Als je veel met je neus in de cijfers zit, komt onvermijdelijk het moment dat je moet laten zien wat je hebt gevonden. Dan is het tijd om je inzichten die je in je hoofd hebt om te zetten in een verhaal, een document, een grafiek. Deze verhalen en grafieken moeten natuurlijk duidelijk zijn, blijven hangen, en aanspreken.
Soms, echter, heb je te maken met dashboards of een vaste set rapporten. Zonder verhaal. Dan moet het dashboard of rapport op zichzelf aanspreken. Dat kan soms knap lastig zijn.
Gelukkig ben ik niet de enige die dit lastig vindt. Lees bijvoorbeeld dit artikel op webanalisten.nl. Naar aanleiding daarvan kwam ik opĀ de website van Stephen Few terecht, en heb gelijk een boek van hem gekocht.
Het boek heet Information Dashboard Design, en gaat over hoe je effectief informatie ‘dashboards’ kan inrichten.

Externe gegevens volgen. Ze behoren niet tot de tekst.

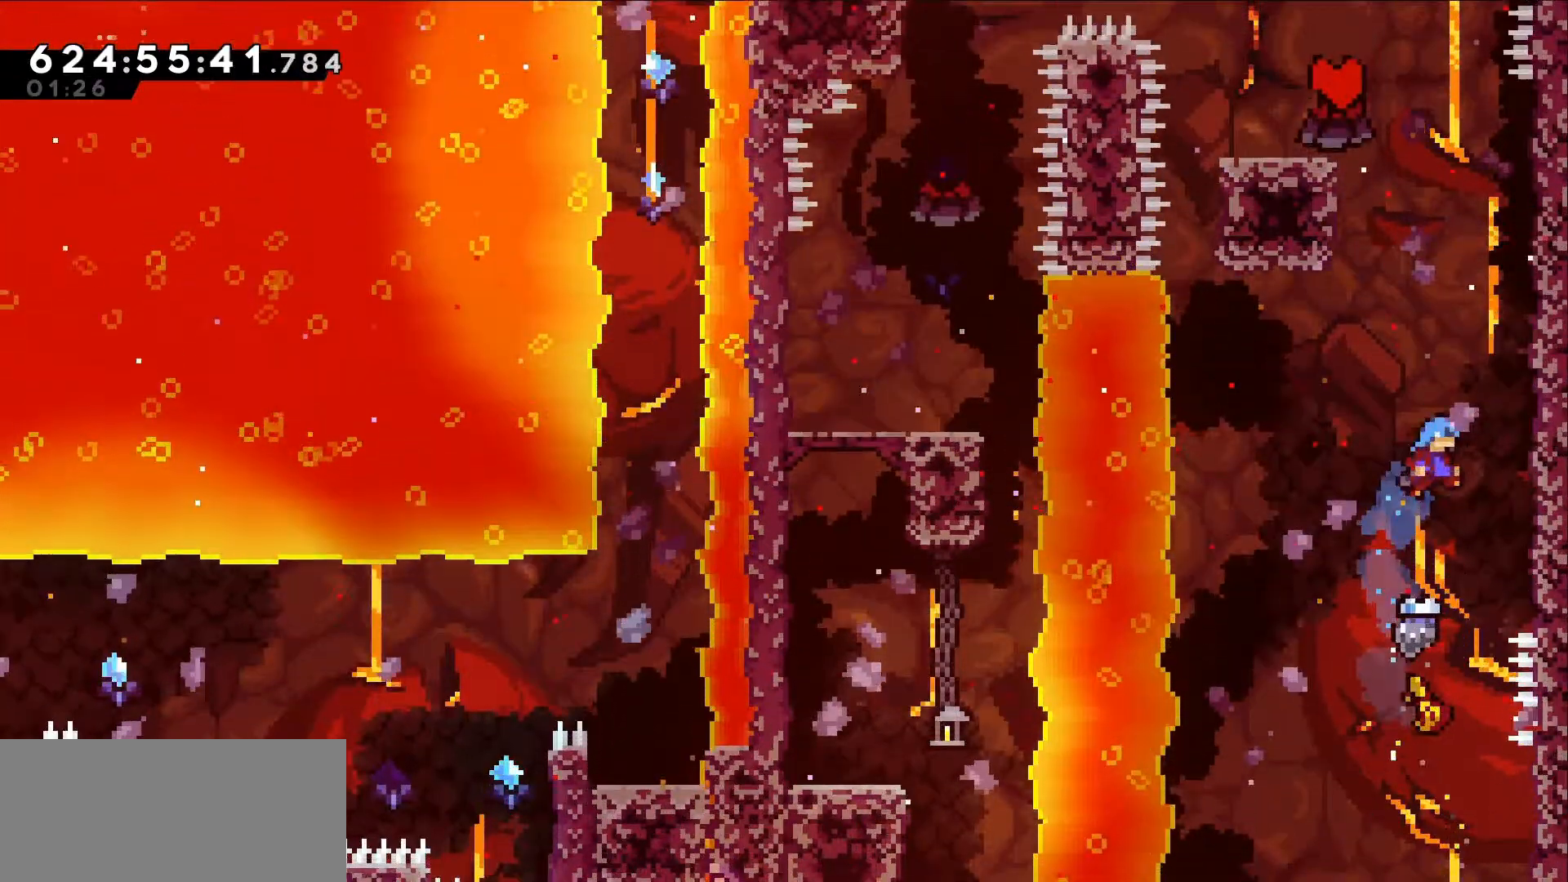
Gameplay with keyboard; each line is a JSON object with the keys held at the frame after it. "events" lists presses ("down") and releases ("up") of "dash", "demo", "down", "grab", "jump", "jump2", "left", "right" and "up" between this image and that frame as [ms after this image, input, new state], when the widget could be followed in between. No other keys are recorded. Mouse input is not recorded. Key names are as the overlay labels them; some are game actions (e.g. jump) rather than physical keys.
{"keys": ["grab", "right", "up"]}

Een dashboard is een bijzonder soort rapport / excel sheet. Het is visueel, compact, en moet zo duidelijk mogelijk de informatie overbrengen.
Je leert het volgende:
- Vermijden van de “13 belangrijkste fouten” van dashboard design
- Hoe nemen mensen waar, en hoe kan je dat gebruiken in je dashboards (kleurgebruik, groeperen)
- Hoe hou je het simpel
- Focus op de gebruiker
Het boek is geen groot naslagwerk of bijbel, maar stap voor stap wordt uitgelegd waar je rekening mee moet houden met het presenteren van veel data in weinig ruimte.
Belangrijkste punten:
De belangrijkste les: een dashboard is bedoeld om te communiceren. Alles wat niet in het teken staat van communicatie, is overbodig.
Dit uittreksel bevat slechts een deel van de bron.